Repeat all of the material below word for word, leaving out the pictures.

Extracted material.
━━━━

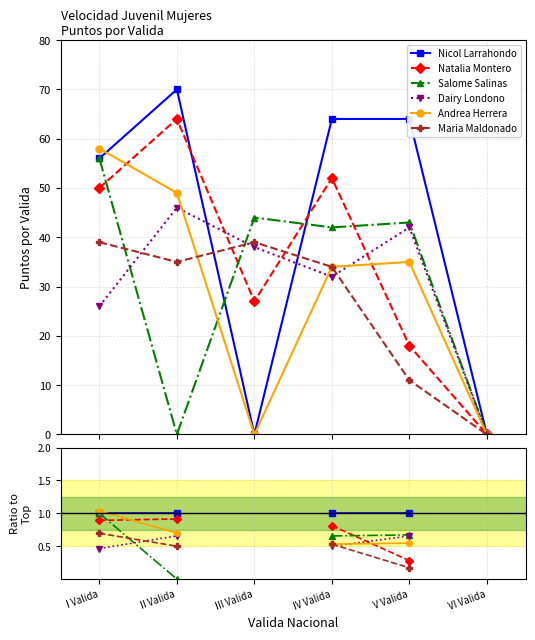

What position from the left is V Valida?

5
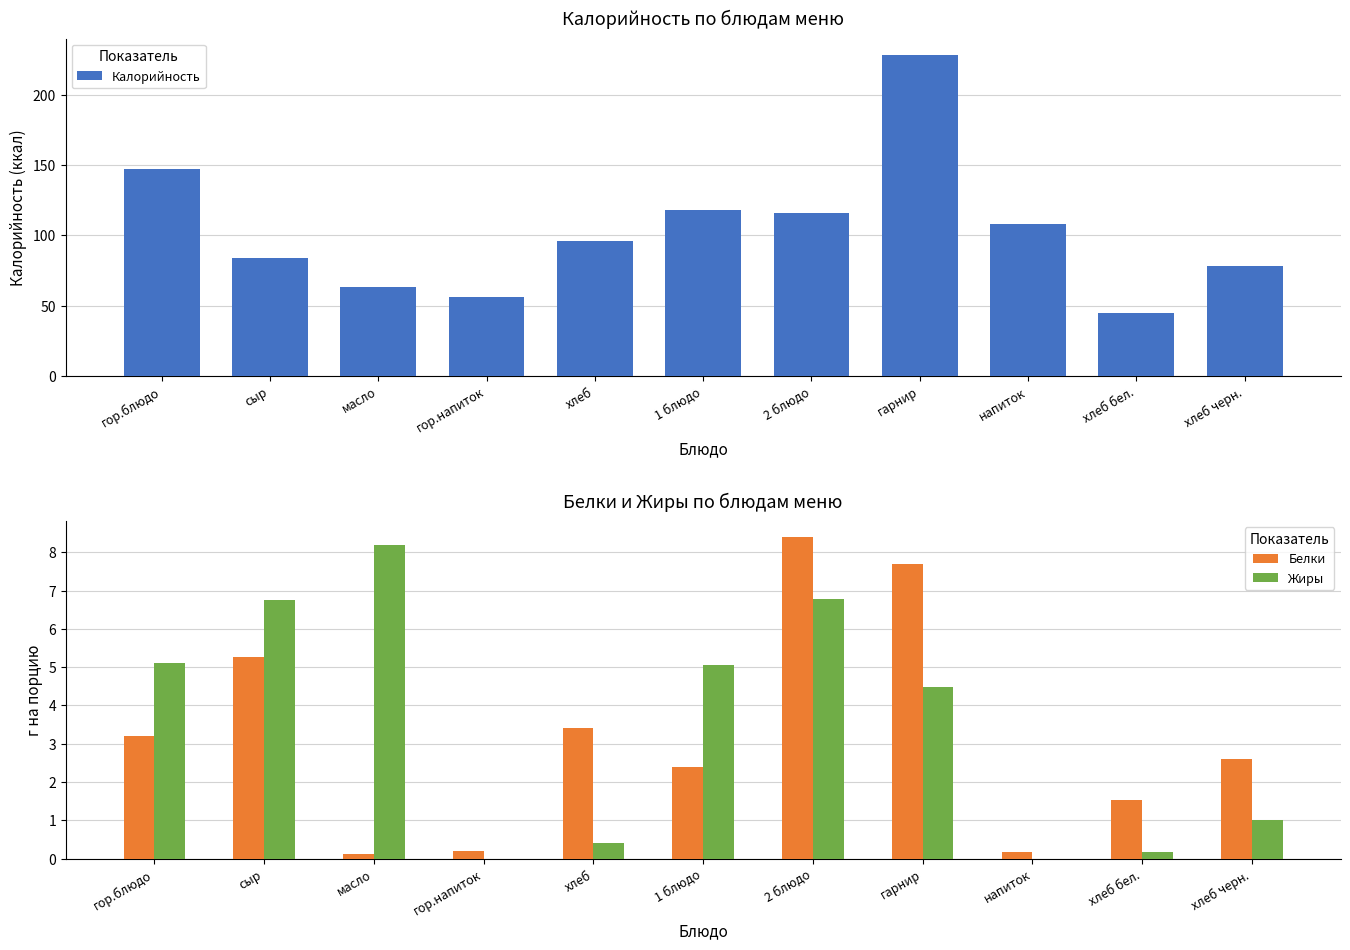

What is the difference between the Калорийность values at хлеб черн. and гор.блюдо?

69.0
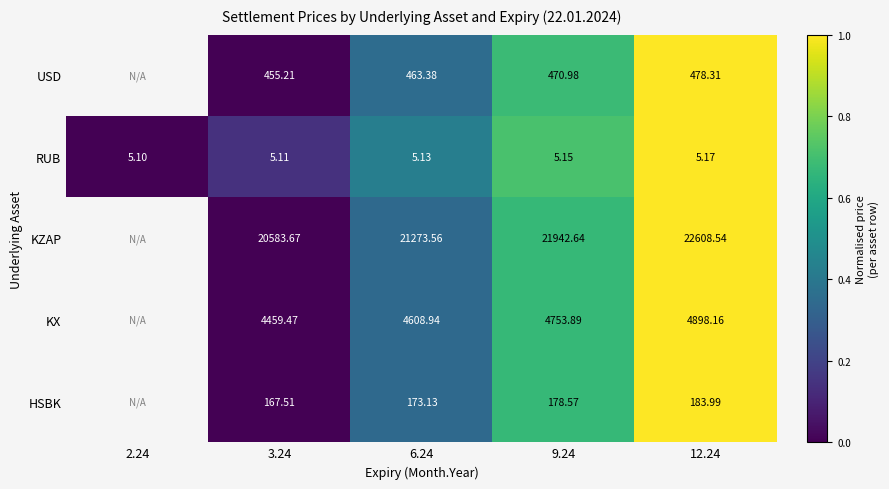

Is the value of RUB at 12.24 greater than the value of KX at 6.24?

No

━━━━

Answer box.
What position from the left is V Valida?

5

What is the difference between the Калорийность values at хлеб черн. and гор.блюдо?

69.0

Is the value of RUB at 12.24 greater than the value of KX at 6.24?

No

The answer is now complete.